## TEXTO EXIBIDO
------------------------------------------------
Recentemente, Yoani obteve permissão do regime castrista para viajar ao exterior e escolheu o Brasil.  Foi aclamada pela grande mídia como mártir e heroína, concedeu entrevistas a importantes veículos  da imprensa. Foi bastante hostilizada  por grupos de manifestantes que a acusaram de ser nada mais que uma agente a serviço dos EUA para fazer frente ao governo cubano.  A hostilidade foi tamanha que, em Feira de Santana, o Senador Eduardo Suplicy, que acompanhava a moça, indignou-se com os manifestantes e os desafiou a um diálogo ou debate civilizado. A manifestação, atribuída a militantes de extrema esquerda e acusada de ter sido patrocinada pela Embaixada de Cuba no Brasil, foi vergonhosa de tão exagerada.

Uma das entrevistas concedidas por Sánchez foi ao Programa Roda Viva da TV Brasil. Bem articulada, a jornalista, saiu-se bem na maior parte das perguntas. Numa delas, perguntaram como ela explicava que um regime tão “bicho-papão” teria permitido que ela viajasse ao exterior.   Ela respondeu que a ditadura também evolui e aprende e que, ciente da repercussão internacional que poderia ter uma ação mais “bruta”, estavam usando de métodos mais sutis de pressão. De fato, desde os Déspotas Esclarecidos, os ditadores  sabem que a imposição do absolutismo pode ser amenizada com práticas que camuflam o autoritarismo, fazendo-os parecer menos cruéis ao olhar desatento.
------------------------------------------------
## MATERIAL EXIBIDO

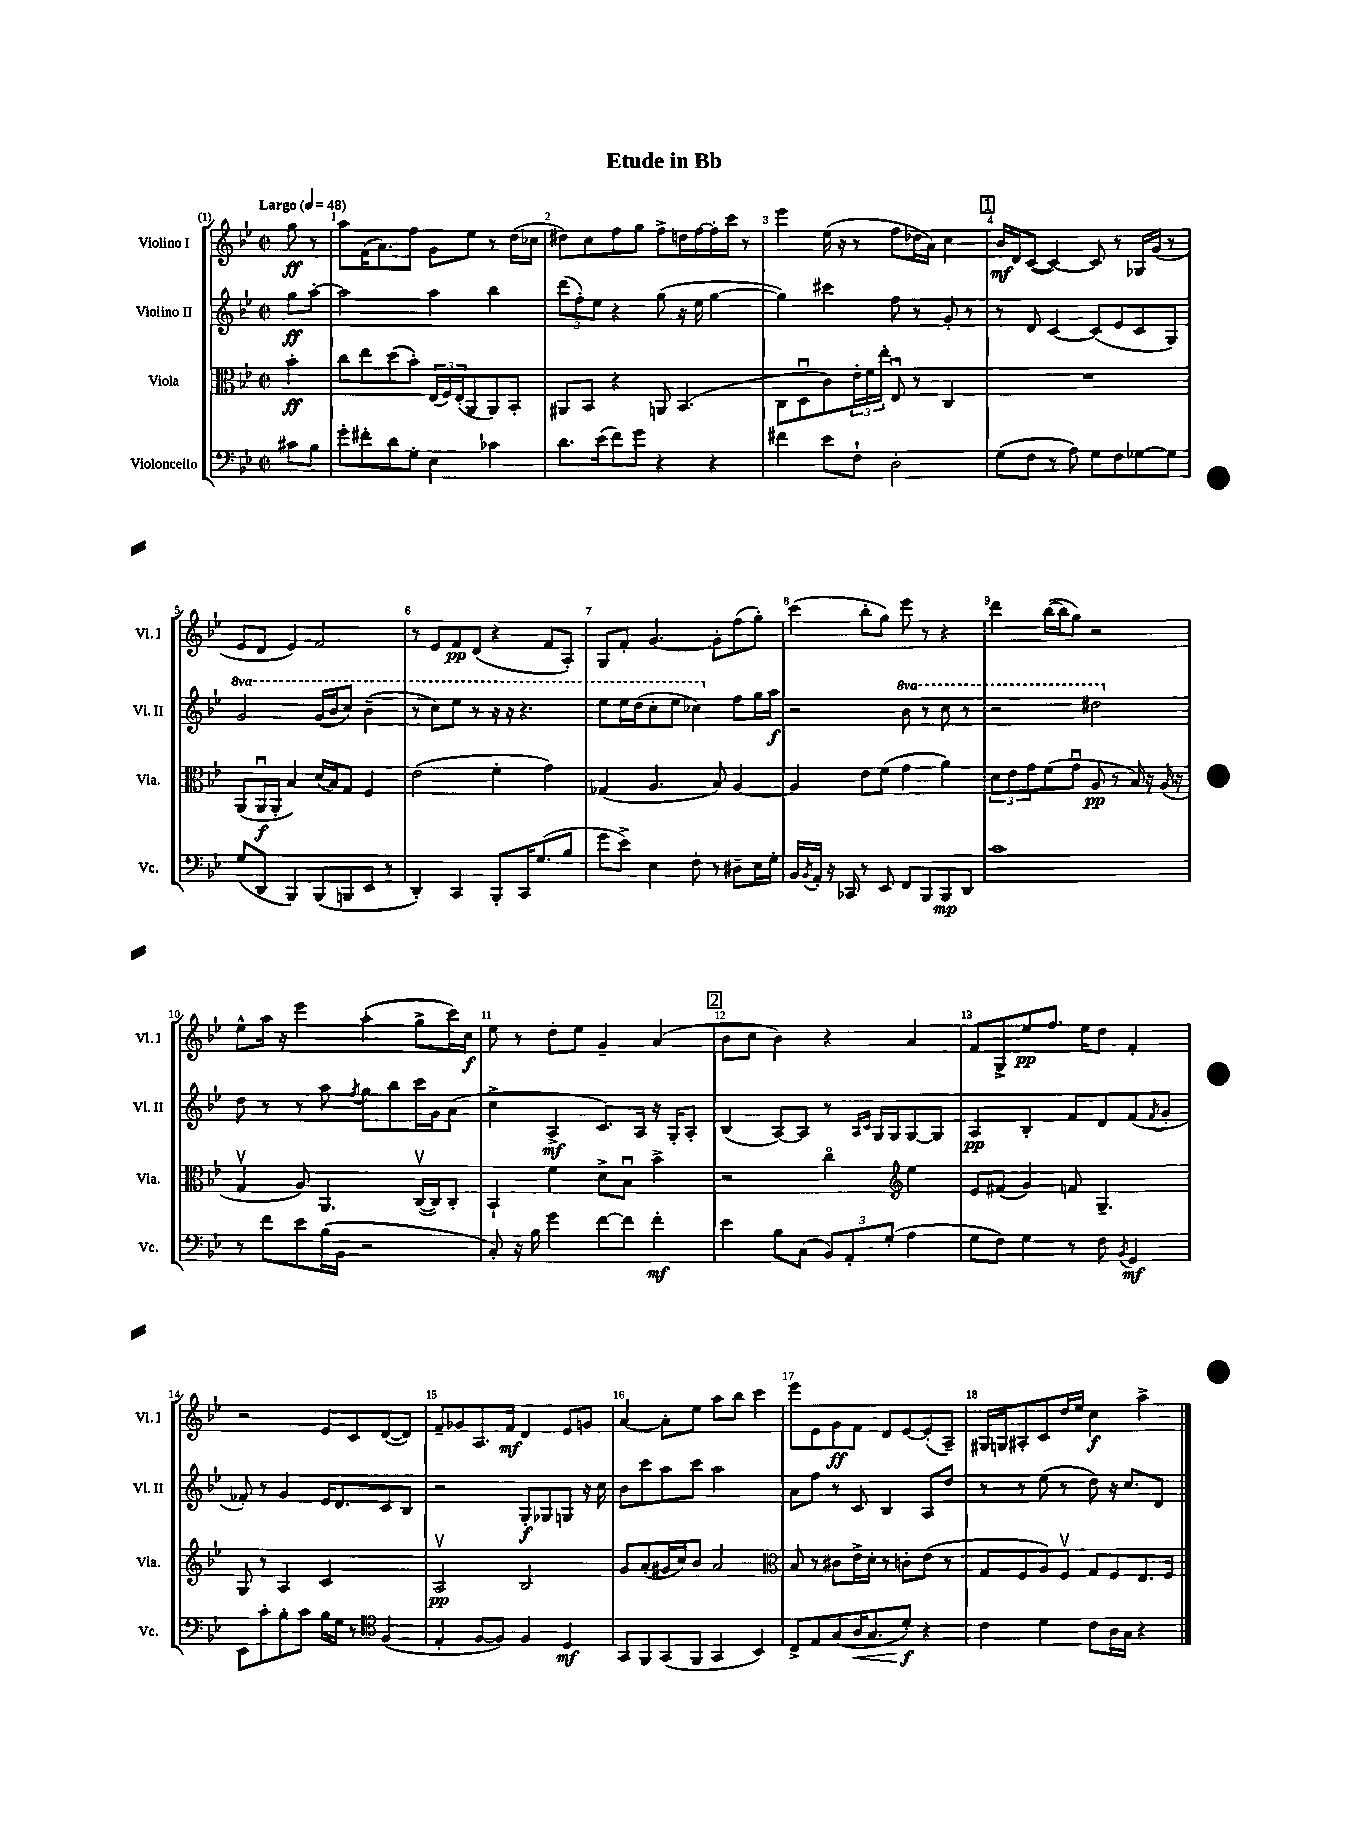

**kern	**kern	**kern	**kern
*staff4	*staff3	*staff2	*staff1
*clefF4	*clefC3	*clefG2	*clefG2
*k[b-e-]	*k[b-e-]	*k[b-e-]	*k[b-e-]
*M2/2	*M2/2	*M2/2	*M2/2
*met(c|)	*met(c|)	*met(c|)	*met(c|)
*MM48	*MM48	*MM48	*MM48
8c#	4b-'	8gg	8gg
8B-	.	[8aa'	8r
=	=	=	=
8g'	8cc	2aa]	8aa
8f#'	8ee-	.	(16f
.	.	.	8.a)
8d	(8dd	.	.
8G'	8b-')	.	8ff
4E-	(24E-	4aa	8g
.	24F)	.	.
.	(24E-'	.	.
.	8AA	.	8ee-
4c-	8AA)	4bb-	8r
.	8BB-'	.	(16dd
.	.	.	16cc-
=	=	=	=
8.d	8AA#	(12ddd	8dd#)
.	.	12ff')	.
.	8BB-	.	8cc
.	.	12ee-	.
(16e-	.	.	.
8f)	4r	4r	8ff
8g	.	.	8gg
4r	8AA	(8gg	8ff^
.	(4.BB-	16r	16dd
.	.	16ee-	[16ff
4r	.	[4gg	16ff']
.	.	.	16ccc
.	.	.	8r
=	=	=	=
4f#	8C	4gg])	4eee-
.	8Du	.	.
8e-	8c)	4ccc#	(16ee-
.	.	.	16r
8F`	24e-'	.	8r
.	24f	.	.
.	24ee-'	.	.
2D'	8E-u	8ff	8ff
.	8r	8r	16dd-
.	.	.	16a)
.	4C	8g'	4cc
.	.	8r	.
=	=	=	=
(8G	1r	8r	16b-
.	.	.	16d
8F	.	8d	([8c
8r	.	[4c	4c_)
8A)	.	.	.
8G	.	(8c]	8c]
8F	.	8e-	8r
[8G-	.	8c	16G-
.	.	.	(16g
8G-]	.	8G)	8r
=	=	=	=
(8G	(8AA	2gg	8e-
8DD	16AAu	.	8d
.	16AA'	.	.
4BBB-)	4B-)	.	4e-)
(8BBB-	(16d	(16gg	2f
.	16B-)	16bb-	.
8BBB	8G	8ccc)	.
8EE-	4F	(4bb-~	.
8r	.	.	.
=	=	=	=
4DD')	(2e-	8r	8r
.	.	8ccc)	8e-
4CC	.	8eee-	8f
.	.	8r	(8d
8BBB-'	4f'	16r	4r
.	.	16r	.
16CC	.	4.r	.
(8.G	.	.	.
.	4g)	.	8f
8B-	.	.	8A')
=	=	=	=
8g	(4G-	8eee-	8G
8e-^)	.	16eee-	8f'
.	.	(16ddd	.
4E-	4.A	8ccc'	[4.g
.	.	8eee-	.
8F'	.	4ccc-)	.
8r	8B-)	.	8g']
8D#~	[4A	8ff	(8ff
16E-	.	16gg	8gg')
16G'	.	16aa	.
=	=	=	=
16BB-	4A]	2r	(4ccc
8qBB-	.	.	.
16AA'	.	.	.
16r	.	.	.
16CC-	.	.	.
8r	8e-	.	8bb-'
8EE-	(8f	.	8gg)
8FF	4g	8bb-	8eee-
8BBB-	.	8r	8r
8BBB-	4a)	8ccc	4r
8DD	.	8r	.
=	=	=	=
1c	12d	2r	4ddd
.	12e-	.	.
.	12g	.	.
.	(8f	.	([16bb-
.	.	.	16bb-]
.	8gu	.	8gg)
.	8A	2ddd#	2r
.	8r	.	.
.	16B-)	.	.
.	16r	.	.
.	(16A	.	.
.	16r	.	.
=	=	=	=
8r	4Gv	8dd	8ee-^^
8f	.	8r	16aa
.	.	.	16r
8e-	8A)	8r	4eee-
(16B-	4.AA	8aa	.
16BB-	.	.	.
.	.	8qff	.
2r	.	8gg	(4aa'
.	.	8bb-	.
.	([16Cv	16ccc	8gg^
.	16C])	16g	.
.	8C'	(8a	16ccc)
.	.	.	16cc
=	=	=	=
8C')	4BB-`	4cc^	8ee-
16r	.	.	8r
16B-	.	.	.
4g	4f	4A^	8dd'
.	.	.	8ee-
[8f	8d^	8.c)	4g~
8f]	8B-u	.	.
.	.	16A	.
4f'	4b-^	16r	(4a
.	.	16G'	.
.	.	8A'	.
=	=	=	=
4e-	2r	(4B-	8b-
.	.	.	8cc
8B-	.	[8A)	4b-)
(8C	.	8A]	.
12BB-)	4cco	8r	4r
12AA'	.	.	.
.	.	16qqA	.
.	.	16qqc	.
.	.	16G	.
(12G'	.	.	.
.	.	16G	.
*	*clefG2	*	*
4A	4ee-	[8G	4a
.	.	8G]	.
=	=	=	=
8G	8e-	4A	8f
8F)	(8f#	.	8G^
4G	4g)	4B-'	8ee-
.	.	.	8.ff
8r	8f	8f	.
.	.	.	16ee-
8F	4.G~	8d	8dd
8qBB-	.	.	.
4GG	.	(8f	4f'
.	.	8qf	.
.	.	8g'	.
=	=	=	=
8EE-	8G	8f-')	2r
8c'	8r	8r	.
8B-'	4A	4g	.
8c	.	.	.
16B-	2c	16e-	8e-
16G	.	8.d	.
8r	.	.	8c
*clefC4	*	*	*
(4F	.	8c	([8d
.	.	8B-	8d])
=	=	=	=
4E-'	2Av	2r	8f~
.	.	.	8g-
[8F	.	.	8.A
8F])	.	.	.
.	.	.	16f
4F	2B-	8G'	4d
.	.	8G-	.
4D	.	8G	8e-
.	.	16r	8g
.	.	16cc	.
=	=	=	=
8GG	8g	8b-	[4a
8FF	(8a'	8ccc	.
(8GG	16g#	8aa	8a']
.	16cc)	.	.
8FF	8b-	8ccc	8ee-
4GG	2a	2aa	8aa
.	.	.	8bb-
4BB-)	.	.	4ccc
=	=	=	=
*	*clefC3	*	*
8C^	8B-	8a	8eee-
8E-	8r	8ff	8e-
(8G	8c#	8r	8g
16A	16e-^	8c	8f
8.G	16d'	.	.
.	8r	4B-	8d
8d')	8c'	.	[8e-
4r	(8e-	8A	(8e-']
.	8r	8dd	8A~)
=	=	=	=
4c	8G	8r	16G#
.	.	.	16G
.	8F	8r	8A#'
4d	8A)	(8ee-	8c
.	8Fv	8r	16dd
.	.	.	16ee-
8c	8G	8dd)	4cc
16A	8F	16r	.
16G	.	8.cc	.
4r	8.E-	.	4aa^
.	.	8d	.
.	16F	.	.
==	==	==	==
*-	*-	*-	*-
------------------------------------------------
## PEDIDO 1
Reproduza um trecho do texto sobre a viagem de Yoani Sánchez ao Brasil, começando nas palavras "Recentemente, Yoani obteve" e parando depois de "de tão exagerada.". Troque "vergonhosa" por "lamentável".
## PEDIDO 2
Retome o texto sobre a viagem de Yoani Sánchez ao Brasil a partir de onde ele termina.

## RESPOSTA 1
Recentemente, Yoani obteve permissão do regime castrista para viajar ao exterior e escolheu o Brasil.  Foi aclamada pela grande mídia como mártir e heroína, concedeu entrevistas a importantes veículos  da imprensa. Foi bastante hostilizada  por grupos de manifestantes que a acusaram de ser nada mais que uma agente a serviço dos EUA para fazer frente ao governo cubano.  A hostilidade foi tamanha que, em Feira de Santana, o Senador Eduardo Suplicy, que acompanhava a moça, indignou-se com os manifestantes e os desafiou a um diálogo ou debate civilizado. A manifestação, atribuída a militantes de extrema esquerda e acusada de ter sido patrocinada pela Embaixada de Cuba no Brasil, foi lamentável de tão exagerada.

## RESPOSTA 2
Passados mais de 50 anos da Revolução Cubana, os EUA ainda mantém o bloqueio econômico a Cuba e as autoridades cubanas, por sua vez alimentam esse antagonismo bem ao estilo Davi versus Golias.  Apesar da teima dos EUA em manterem a hegemonia, o  surgimento de potências médias e regionais configura um cenário político multipolarizado que reduz o brilho da estrela americana. Por outro lado, a insurgência popular tem contribuído para que cada vez mais  regimes totalitários deem lugar a sistemas mais democráticos. Tão teimosa quanto a sede imperialista americana, é a insistência dos cubanos no poder em manter um regime fechado tão cafona e demodé quanto esses dois adjetivos que acabo de empregar. Isso cria terreno fértil para a insatisfação, estimula a dissidência, e a crítica que se ouvia na voz de cubanos refugiados em Miami, encarna hoje, em Havana, na voz e no blog de Yoani.

O PRESIDENTE

 Hugo Rafael Chávez Frías , falecido aos 58 anos, no último dia 05 de março, tornou-se conhecido como Presidente da Venezuela por enfrentar os EUA, no seu estilo forte e retumbante.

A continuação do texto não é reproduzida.